In terms of working the land and practicality, even a hide or virgate wouldn't be worked contiguously, and certainly not anything on the scale of a whole Hundred. A Hundred would be comprised of multiple villages, the largest of which might have some 30+ or even 40+ Hides of land (~360-480 acres) supporting over a hundred households (Wimborne Minster had 52 ploughlands including manorial land supporting 166 households) and the smallest of which could have as few as two or three households working a single hide (such as Hanham in Gloucestershire). Agriculture worked in a three field rotation system to maximise long-term yields and protect the soil, so your average Freeman or villager who held a virgate of 30 acres would only have 20 in use in any given year, with the remaining 10 given over to fallow and, often, for cattle grazing. Of the remaining 20 acres, 10 would be engaged in the growing of primary crops - cereals such as oats, wheat or barley for example - while the other 10 would be used to grow pulses and legumes, crops which restore nitrates to the soil.
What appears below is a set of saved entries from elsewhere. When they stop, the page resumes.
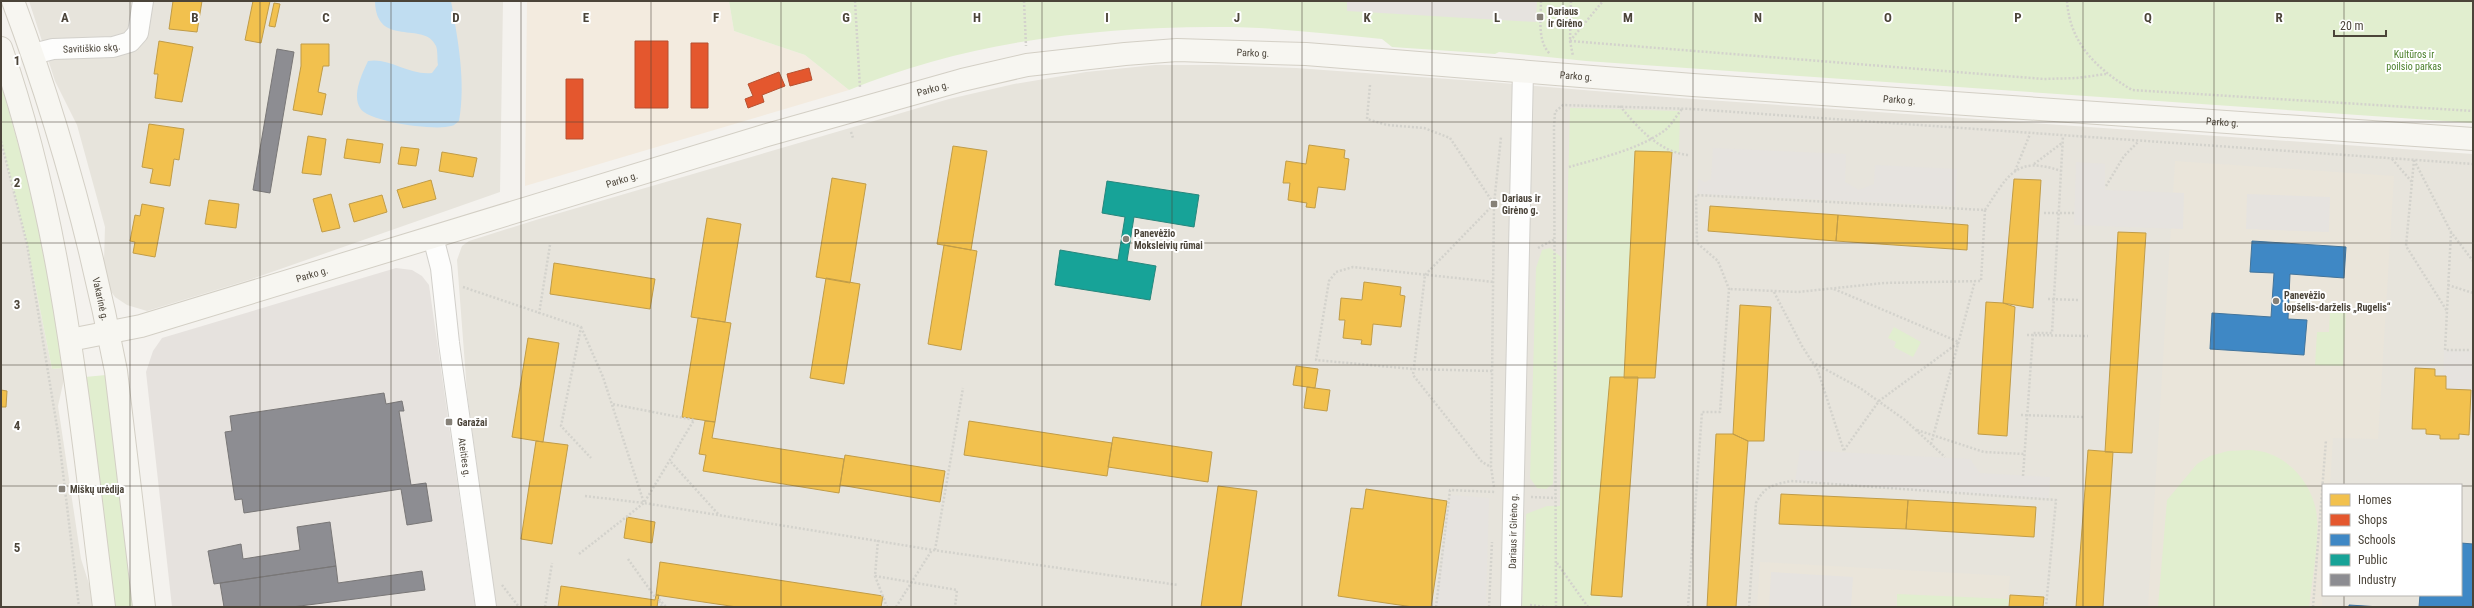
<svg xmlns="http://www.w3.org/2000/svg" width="2474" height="608" font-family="'Roboto Condensed',sans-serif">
<rect width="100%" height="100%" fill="#f4f2ee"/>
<path fill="#e7e4dc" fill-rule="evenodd" d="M29,1H503L500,192L252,279L147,311L127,305L115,297L108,287L104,261L105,227L77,125L55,81Z
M1155,65H1219L1296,68L1490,82L1679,98L2473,154V607H496L467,392L457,260L462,246L469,241L539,219L949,99L1014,84L1086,72ZM2323,485H2461V595H2323Z
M1,141L27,244L52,369L63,368L64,379L58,406L81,559L90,587L92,607H1Z"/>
<path fill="#f3ebdf" d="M527,1H729L734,31L805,55L849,90L525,186Z"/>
<path fill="#e6e2de" d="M396,268L412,270L422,276L429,285L475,607H172L146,372L153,351L162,338Z"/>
<path fill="#eae5da" d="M2175,161L2394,176L2378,439L2333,438L2330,485H2323L2322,607H2148Z
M1760,562L2010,576L2007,607H1757Z"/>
<path fill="#e1eecf" d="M729,1H2473V123L1586,61L1499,52L1495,54L1392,47L1382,39C1329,34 1275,27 1222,27C1097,26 965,42 849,90L805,55L734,31Z
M1,83L33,197L50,282L63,368L52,369L27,244L1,141Z
M1570,108L1680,111L1679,153L1635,151L1624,378L1610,377L1600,607H1522L1526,514L1547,506H1560Z
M1550,248L1561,257L1553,484L1546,489L1537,488L1530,478L1536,268L1542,250Z
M2330,310L2346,311L2343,366L2315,365L2317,332H2329Z
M1894,327L1921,342L1913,357L1894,347L1896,342L1888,338Z
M106,375L133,607H112L85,377Z
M2228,451C2238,451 2249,449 2259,451C2290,456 2315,487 2317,518C2319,544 2312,580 2309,607H2158L2167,500L2197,464L2210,456Z
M1897,594L2009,599L2008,607H1897Z"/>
<path fill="#e6e3df" d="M1347,1H1537L1536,22L1347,11Z
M1713,148L1846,154L1845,182L1859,190L1874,184L1875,165L1957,169L1955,206L1697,194L1698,179L1705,182L1711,179Z
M2076,162L2105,164V190L2184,193L2183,229L2074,225Z
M2247,194L2330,197L2329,232L2246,229Z
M2444,350L2473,351V391L2443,390Z
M1800,450L1970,459L1980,473L2050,477L2049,499L1795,482Z
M1450,495L1489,498L1486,607H1436Z
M1771,572L1853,577L1851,607H1769Z"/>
<path fill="#c0ddf1" d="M375,1H451C458,40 466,82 459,121C456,123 454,126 451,126C436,131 367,122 360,108C352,94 362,74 368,61C389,57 410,76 432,73L438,65C437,59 438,51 436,46C425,20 376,49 375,1Z"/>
<path fill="#f2c14e" stroke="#c09c48" d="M173,1H202L197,32L169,29Z
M253,1H270L261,43L245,40Z
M274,3L280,4L275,27L269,26Z
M159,41L193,47L182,102L155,98L158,74H154Z
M301,44H329V66H323L318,92L326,94L322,115L293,110L301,66Z
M149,124L184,129L179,160L174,159L170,186L150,183L153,169L142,167Z
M308,136L326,139L321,175L302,173Z
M347,139L383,144L380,163L344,158Z
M1309,145L1345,150L1344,158L1349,159L1345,190L1318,187L1315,208L1306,207L1307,203L1288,200L1290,183H1283L1286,161L1306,164Z
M953,146L987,151L971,250L937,244Z
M401,147L419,149L416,166L398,164Z
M1635,151L1672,152L1655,378H1624Z
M442,152L477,158L473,177L439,171Z
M832,178L866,184L850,283L816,277Z
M2014,179L2041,180L2033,308L2003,303Z
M431,180L436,199L403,208L397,190Z
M331,194L340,228L322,232L313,199Z
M382,195L387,212L354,222L349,204Z
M209,200L239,204L236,228L205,224Z
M142,204L164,208L155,257L133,253L135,242L130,241L135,215L140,216Z
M1710,206L1838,215L1836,241L1708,231Z
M1838,215L1968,225L1967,250L1836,241Z
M707,218L741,224L725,322L691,317Z
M2118,232L2146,233L2132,453L2105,452Z
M944,245L977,251L961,350L928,344Z
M554,263L655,279L650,309L550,294Z
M826,278L860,284L844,384L810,378Z
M1364,282L1401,287L1400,295L1405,296L1401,327L1373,324L1371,345L1361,344L1362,340L1343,338L1345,320H1339L1341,298L1362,300Z
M1986,302L2003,303L2015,307L2007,436L1978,434Z
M1740,305L1771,307L1764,441H1748L1733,434Z
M698,318L731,323L715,422L682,417Z
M528,338L559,343L543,442L512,437Z
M1296,366L1318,369L1315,388L1293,385Z
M2415,368L2435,369V376H2446V389L2471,390L2469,435L2459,434V439H2440V435L2426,434V429H2412Z
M1610,377H1638L1622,597L1591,595Z
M1307,387L1330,390L1327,411L1304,408Z
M1,390L7,391L6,407H1Z
M705,421L715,422L712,438L844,459L839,493L703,471L706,455L699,454Z
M969,421L1112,443L1107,476L964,455Z
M1716,434H1733L1748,441L1736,607H1707Z
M1113,437L1212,452L1208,482L1108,467Z
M536,441L568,445L552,544L521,539Z
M2088,450L2113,452L2103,607H2076Z
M845,455L945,471L940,502L840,485Z
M1218,486L1257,491L1241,607H1201Z
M1366,489L1447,501L1431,607H1413L1338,596L1351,508L1363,509Z
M1781,494L1908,500L1906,529L1779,524Z
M1908,500L2036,507L2034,537L1906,529Z
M627,517L655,522L652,543L624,538Z
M660,562L883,596L881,607H737L656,595Z
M561,586L655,600L656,595H659L657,607H558Z
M2010,595L2044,597L2043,607H2009Z"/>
<path fill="#e4572e" stroke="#b65131" d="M635,41H668V108H635Z
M691,43H708V108H691Z
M809,68L812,80L790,86L787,74Z
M779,72L785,86L762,95L764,102L748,108L745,99L753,96L748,84Z
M566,79H583V139H566Z"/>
<path fill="#3f88c5" stroke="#43749b" d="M2252,241L2346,247L2344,278L2290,274L2288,319L2307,320L2304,355L2210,349L2212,313L2271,317L2274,273L2250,272Z
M2461,543L2473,544V607H2419L2420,595H2461Z
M2349,605L2380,607H2349Z"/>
<path fill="#17a398" stroke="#27867c" d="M1107,181L1199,195L1194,227L1134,217L1127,261L1156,266L1150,300L1055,285L1060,250L1118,260L1125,217L1102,213Z"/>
<path fill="#8d8d92" stroke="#797777" d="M277,49L294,52L270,193L253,190Z
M384,393L386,404L402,401L404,411H399L411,485L426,483L432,521L407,525L401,489L244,513L242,499L235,500L225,432L232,431L230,416Z
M330,522L336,566L214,584L208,551L241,544L243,559L300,550L297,527Z
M336,566L338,583L422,571L425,590L292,607H224L220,583Z"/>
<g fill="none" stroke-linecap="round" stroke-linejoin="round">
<g stroke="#d2d0cb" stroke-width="22">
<g id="minor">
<path id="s1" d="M33,54L53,49L113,47L130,42L138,33L143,1"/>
<path id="s2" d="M433,237L441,268L449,343L486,607"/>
<path id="s3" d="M1511,607L1523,71"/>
</g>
</g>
<g stroke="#d3cfc5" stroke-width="24">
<g id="secondary">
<path id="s4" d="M13,1C58,121 92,245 116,371L144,607"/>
<path d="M1,48C64,227 80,420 104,607"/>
<path id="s5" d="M70,340L141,326L767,135L962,80L1027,65L1125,54L1177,50L1306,54L1693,85L2473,139"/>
</g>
</g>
<path stroke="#d3d2cc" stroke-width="2.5" stroke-dasharray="2 2" stroke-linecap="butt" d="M855,1L860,88
M1024,1L1026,46
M1541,1C1541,18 1537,41 1550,54
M1571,1L1570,41L1573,56
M2067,1C2070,44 2097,69 2132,90L2473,111
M1570,41L2044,79L2077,78L2106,74
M1570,41L1603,1
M1370,85L1367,119L1387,125L1424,128L1450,138L1494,204L1425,275L1413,375L1482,462L1491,467
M1620,106C1637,127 1659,152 1688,155
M851,132L853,138
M1,141L27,244L59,439L79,607
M2392,159L2412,182
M2414,160L2406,246L2447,311
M2414,160L2451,232L2473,261
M2034,164L2062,143
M1569,167C1600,158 1637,150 1664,131C1671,126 1676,116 1682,109
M2015,171L2030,134
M2106,186L2124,156L2138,142
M1985,210C2008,176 2015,155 2061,171
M2044,213H2074
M2451,232L2445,350H2469
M1538,248L1555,239
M2448,285L2473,293
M463,287L581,327L561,426L591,458
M1834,289L1959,342
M1774,292L1802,346L1818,371L1844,451
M2048,299L2078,300
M539,314L550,245
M581,327L603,377L644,503L933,550L1178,585
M2027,335L2088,336
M1812,362L1860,388L1905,420L1945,457
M1492,371L1413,369L1316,360L1329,281L1336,272L1353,267L1494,282
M2021,415L2083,417
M1917,430L1984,452L2025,454
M1931,444L1975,281
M1844,450L1879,401L1958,343
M671,462L719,515
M2023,476L2033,333H2052L2063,136
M1494,487L1491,467L1494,204L1501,137
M585,496L644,503
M1531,497L1556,498
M878,540L875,576L887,607
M935,550L963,388
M579,554L644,503L694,420L612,404
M628,559L655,597
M1557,563L1588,607
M875,576L957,590L955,607
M502,585L519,607
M659,599L666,607
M659,601L662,607
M1530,605L1547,607
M545,607L552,563
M896,607L932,550
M1436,607L1450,490L1495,492
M1489,607L1492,542
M1556,607L1554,127L1555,112L1563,105L1692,109L2473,164
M1688,607L1702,412H1720L1729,289L1718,261L1697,243L1696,195L1985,210L1981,281L1884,283L1798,292L1729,289
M1749,607L1756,503C1765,486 1772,485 1791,481L2056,500L2046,607
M2313,607L2326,440"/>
<use href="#minor" stroke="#fdfdfc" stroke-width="20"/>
<use href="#secondary" stroke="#f7f6f1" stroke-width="22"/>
</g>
<path fill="none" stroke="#4b4439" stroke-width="1" stroke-opacity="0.55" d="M130,1V607M260,1V607M391,1V607M521,1V607M651,1V607M781,1V607M911,1V607M1042,1V607M1172,1V607M1302,1V607M1432,1V607M1563,1V607M1693,1V607M1823,1V607M1953,1V607M2083,1V607M2214,1V607M2344,1V485M1,122H2473M1,243H2473M1,365H2473M1,486H2323M2461,486H2473M2344,595V607"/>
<g fill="#868178" stroke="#fff" stroke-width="1.5">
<rect x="1536" y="13" width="8" height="8" rx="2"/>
<rect x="1490" y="200" width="8" height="8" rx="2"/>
<circle cx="1126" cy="239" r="4"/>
<circle cx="2276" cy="301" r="4"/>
<rect x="445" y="418" width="8" height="8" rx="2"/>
<rect x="58" y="485" width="8" height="8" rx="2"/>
</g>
<g text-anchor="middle" stroke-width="4" stroke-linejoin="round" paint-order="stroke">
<g font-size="10" font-weight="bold" fill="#4b4439" stroke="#fff" text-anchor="start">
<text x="1548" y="15">Dariaus<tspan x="1548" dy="12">ir Girėno</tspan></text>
<text x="1502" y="202">Dariaus ir<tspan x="1502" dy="12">Girėno g.</tspan></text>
<text x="1134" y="237">Panevėžio<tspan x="1134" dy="12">Moksleivių rūmai</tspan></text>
<text x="2284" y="299">Panevėžio<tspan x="2284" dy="12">lopšelis-darželis „Rugelis“</tspan></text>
<text x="457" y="426">Garažai</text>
<text x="70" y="493">Miškų urėdija</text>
</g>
<g font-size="10" fill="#4b4439" stroke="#fff">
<text dy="4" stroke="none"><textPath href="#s1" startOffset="59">Savitiškio skg.</textPath></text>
<text dy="4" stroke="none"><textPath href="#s5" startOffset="1223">Parko g.</textPath></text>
<text dy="4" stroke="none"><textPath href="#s5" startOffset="1547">Parko g.</textPath></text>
<text dy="4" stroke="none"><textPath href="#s5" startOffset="899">Parko g.</textPath></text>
<text dy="4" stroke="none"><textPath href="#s5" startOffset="1871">Parko g.</textPath></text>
<text dy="4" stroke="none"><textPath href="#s5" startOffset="2195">Parko g.</textPath></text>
<text dy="4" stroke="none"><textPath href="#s5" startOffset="575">Parko g.</textPath></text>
<text dy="4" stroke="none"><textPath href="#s5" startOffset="251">Parko g.</textPath></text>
<text dy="4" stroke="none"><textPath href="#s4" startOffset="311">Vakarinė g.</textPath></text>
<text dy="4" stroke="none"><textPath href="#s2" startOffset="223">Ateities g.</textPath></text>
<text dy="4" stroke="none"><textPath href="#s3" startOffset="76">Dariaus ir Girėno g.</textPath></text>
</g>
<g font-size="10" fill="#4a7f2a" stroke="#fff">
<text x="2414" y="58">Kultūros ir<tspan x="2414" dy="12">poilsio parkas</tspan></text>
</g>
</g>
<g font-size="13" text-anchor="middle" font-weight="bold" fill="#4b4439" stroke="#fff" stroke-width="4" stroke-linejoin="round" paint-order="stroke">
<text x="65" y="22">A</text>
<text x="195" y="22">B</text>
<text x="326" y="22">C</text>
<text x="456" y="22">D</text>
<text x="586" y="22">E</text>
<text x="716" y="22">F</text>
<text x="846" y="22">G</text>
<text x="977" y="22">H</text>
<text x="1107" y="22">I</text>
<text x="1237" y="22">J</text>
<text x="1367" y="22">K</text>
<text x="1497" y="22">L</text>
<text x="1628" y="22">M</text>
<text x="1758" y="22">N</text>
<text x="1888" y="22">O</text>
<text x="2018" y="22">P</text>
<text x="2148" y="22">Q</text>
<text x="2279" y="22">R</text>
<text x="17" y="65">1</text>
<text x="17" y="187">2</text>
<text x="17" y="309">3</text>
<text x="17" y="430">4</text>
<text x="17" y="552">5</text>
</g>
<rect width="2474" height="608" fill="none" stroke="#4b4439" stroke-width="4"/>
<rect x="2322" y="484" width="140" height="112" fill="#ffffff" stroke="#b7b4b0"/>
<rect x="2330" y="494" width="20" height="12" fill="#f2c14e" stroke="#b7b4b0"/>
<text x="2358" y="504" font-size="12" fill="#4b4439">Homes</text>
<rect x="2330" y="514" width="20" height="12" fill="#e4572e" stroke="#b7b4b0"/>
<text x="2358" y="524" font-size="12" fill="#4b4439">Shops</text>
<rect x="2330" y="534" width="20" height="12" fill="#3f88c5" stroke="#b7b4b0"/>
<text x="2358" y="544" font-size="12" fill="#4b4439">Schools</text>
<rect x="2330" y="554" width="20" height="12" fill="#17a398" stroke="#b7b4b0"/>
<text x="2358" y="564" font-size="12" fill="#4b4439">Public</text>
<rect x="2330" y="574" width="20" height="12" fill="#8d8d92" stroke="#b7b4b0"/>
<text x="2358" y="584" font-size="12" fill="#4b4439">Industry</text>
<path d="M2334 30v6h52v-6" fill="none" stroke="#4b4439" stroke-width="2"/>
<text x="2340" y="30" font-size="12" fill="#4b4439" stroke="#ffffff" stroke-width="3" paint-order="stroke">20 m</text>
</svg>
At a community level, fields were divided into acre strips and worked pseudo-communally. That is to say that our tenant farmer would hold 10 acre strips in one of the communal fields being used for cereals, 10 in the communal fields being used for legumes, and 10 in the fallow fields. Alongside working these, he would also carry out his service obligations on the strips belonging to his manorial lord when these were necessary. I say 'pseudo-communally' as, although our farmer is responsible for only his strips, he and his neighbours would all provide oxen to the communal plough teams, which would be herded together by hired oxherds and ploughmen, in order to plough the lands of the whole community in one go. Harvest is also likely to have been a similarly communal affair.
It's also important to distinguish tax from rent. Rent was levied by the landowner to the tenants and often paid either in kind or, more commonly in service, e.g. 3-4 days work a month. Tax was paid to the king and collected by royal officials. Æthelstan's London Codex (Æthelstan VI) from the 930s establishes simply:
We have declared that each one of us shall annually contribute four pence for our common benefit... And everyone shall pay his shilling* who has property which is worth thirty pence, except poor widows who have no land and no one to work for them.
*This is likely the Mercian shilling worth 4d rather than the West Saxon shilling worth 12d otherwise that's a very extortionate level of property tax.